- [Information provided]

☆ ☆ ☆ ☆

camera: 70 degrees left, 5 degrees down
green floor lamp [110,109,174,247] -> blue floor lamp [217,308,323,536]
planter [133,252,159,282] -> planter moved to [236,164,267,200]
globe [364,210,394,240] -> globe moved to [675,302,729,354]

☆ ☆ ☆ ☆

- [Work instruction]
All of the material above needs to be transcribed verbatim.

- [Solution]
camera: 70 degrees left, 5 degrees down
green floor lamp [110,109,174,247] -> blue floor lamp [217,308,323,536]
planter [133,252,159,282] -> planter moved to [236,164,267,200]
globe [364,210,394,240] -> globe moved to [675,302,729,354]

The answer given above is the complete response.